Dr. James Nason
Dr. James Nason is Curator Emeritus of Ethnology at the Burke Museum and has been involved with the creation, design, and development of Native American museums in the Pacific Northwest. In recent years he served as a consultant on the architectural program design and exhibit programs for the Smithsonian's new National Museum of the American Indian in Washington, D.C. Dr. Nason has also provided development assistance to numerous local organizations including the Wing Luke Asian Museum, Seattle Arts Commission, and the Museum of History and Industry.
A pivotal leader in establishing the Burke Museum's Native American policies, Dr. Nason has ensured that the Burke's policies are among the most progressive in the nation. He helped establish the Burke Museum as a major facilitator in the creation of Northwest tribal museums over the past 30 years, and has led numerous tribal staff training programs. Additionally, he co-authored the new code of ethics for the American Association for State and Local History.
Throughout his career, Dr. Nason's efforts have been fundamental in the growth of the Burke Museum: he has curated 21 long-term exhibits, 20 temporary exhibits, and 6 traveling exhibits presenting information from all over the world, and in his first 15 years at the museum he doubled the size of the ethnology collections.
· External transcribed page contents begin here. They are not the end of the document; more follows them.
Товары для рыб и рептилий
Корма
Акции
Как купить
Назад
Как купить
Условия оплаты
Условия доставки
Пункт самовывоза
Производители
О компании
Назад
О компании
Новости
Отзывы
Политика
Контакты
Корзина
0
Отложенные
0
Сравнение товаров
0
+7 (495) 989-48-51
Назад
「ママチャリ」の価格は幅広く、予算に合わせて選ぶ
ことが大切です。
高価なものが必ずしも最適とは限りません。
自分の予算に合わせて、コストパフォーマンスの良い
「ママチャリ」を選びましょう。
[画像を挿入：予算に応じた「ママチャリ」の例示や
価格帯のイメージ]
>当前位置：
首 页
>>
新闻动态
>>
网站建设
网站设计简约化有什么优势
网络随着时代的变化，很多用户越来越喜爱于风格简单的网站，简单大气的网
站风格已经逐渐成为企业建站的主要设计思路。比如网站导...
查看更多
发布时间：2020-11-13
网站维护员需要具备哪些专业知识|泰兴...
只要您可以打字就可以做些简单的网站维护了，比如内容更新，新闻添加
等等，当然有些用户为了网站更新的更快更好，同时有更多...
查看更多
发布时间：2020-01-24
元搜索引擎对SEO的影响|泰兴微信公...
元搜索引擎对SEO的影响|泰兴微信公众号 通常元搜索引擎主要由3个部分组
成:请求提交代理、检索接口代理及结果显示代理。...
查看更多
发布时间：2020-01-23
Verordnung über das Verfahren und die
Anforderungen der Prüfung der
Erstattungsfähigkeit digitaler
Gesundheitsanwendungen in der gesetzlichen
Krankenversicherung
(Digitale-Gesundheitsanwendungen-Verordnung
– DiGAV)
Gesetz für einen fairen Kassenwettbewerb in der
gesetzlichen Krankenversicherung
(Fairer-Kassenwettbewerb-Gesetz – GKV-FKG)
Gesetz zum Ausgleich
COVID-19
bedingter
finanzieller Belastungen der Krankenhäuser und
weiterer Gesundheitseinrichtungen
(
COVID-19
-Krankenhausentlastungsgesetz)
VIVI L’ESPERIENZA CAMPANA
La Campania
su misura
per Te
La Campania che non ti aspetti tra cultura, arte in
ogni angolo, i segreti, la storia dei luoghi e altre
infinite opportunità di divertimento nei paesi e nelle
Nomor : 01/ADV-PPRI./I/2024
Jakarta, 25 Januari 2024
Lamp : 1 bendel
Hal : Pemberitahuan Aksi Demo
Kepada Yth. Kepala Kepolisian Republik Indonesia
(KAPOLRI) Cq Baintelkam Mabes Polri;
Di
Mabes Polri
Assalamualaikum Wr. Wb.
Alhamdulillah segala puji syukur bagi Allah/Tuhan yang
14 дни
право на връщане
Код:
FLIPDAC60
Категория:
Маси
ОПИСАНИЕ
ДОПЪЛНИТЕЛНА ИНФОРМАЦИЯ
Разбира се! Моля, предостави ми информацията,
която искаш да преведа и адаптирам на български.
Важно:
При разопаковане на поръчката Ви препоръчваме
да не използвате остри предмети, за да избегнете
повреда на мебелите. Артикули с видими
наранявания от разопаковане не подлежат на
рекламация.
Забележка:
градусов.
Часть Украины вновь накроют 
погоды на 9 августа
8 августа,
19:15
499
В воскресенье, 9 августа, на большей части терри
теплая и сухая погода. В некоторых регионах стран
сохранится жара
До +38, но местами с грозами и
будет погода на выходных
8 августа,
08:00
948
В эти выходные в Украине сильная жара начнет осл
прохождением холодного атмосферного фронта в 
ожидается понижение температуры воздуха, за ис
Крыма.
Dr. Nason is currently serving on the executive committee for the American Indian Museums Association, the programs committee for the National Museum of the American Indian, and is a technical advisor for the Squaxin Island Tribal Museum.
Miles R. Miller
Guest Curator Miles R. Miller is a bead artist with the Yakama/Nez Perce tribe. He was born and raised in the Yakima Valley to Geraldine A. Pinkham-Miller of Wapato and Frank R. Miller of White Swan. As a young boy his mother, late Aunt Rosalie Pinkham-Bassett, and late Grandfather Joseph Pinkham took him to the Satus Longhouse where he joined the Washat Religion. Nurtured with a traditional upbringing he learned to appreciate everything around him—the land, the river, the animals, and the birds. His late Aunt Rose taught him the Yakama legends; the elders of the longhouse taught him traditional lessons.
These early influences continue to inspire Miller as a practicing beadwork artist. Using floral and geometric motifs that the Columbia River Plateau people are well known for, he creates tradition-inspired designs in a contemporary fashion often blending semi-precious gems in his designs. Miller's beadwork has been exhibited at the Institute of American Indian Arts Museum, Santa Fe, New Mexico.
Miles has been awarded several national and international museum studies collection management internships (The Peabody Museum of Archaeology and Ethnology; School of American Research, Indian Arts Research Center; Smithsonian Institution's National Museum of the American Indian, Research Branch, Allan Houser Archives; Institute of American Indian Arts Museum; and the Smithsonian Institution's National Museum of American History). He earned an Associate of Arts Degree in Museum Studies from the Institute of American Indian Arts in 1998 and his Bachelor's degree from The Evergreen State College in 2005.
Currently Miles is attending the University of Washington's Masters of Museology program where his focus is on collection management and curation. He intends to graduate in 2008.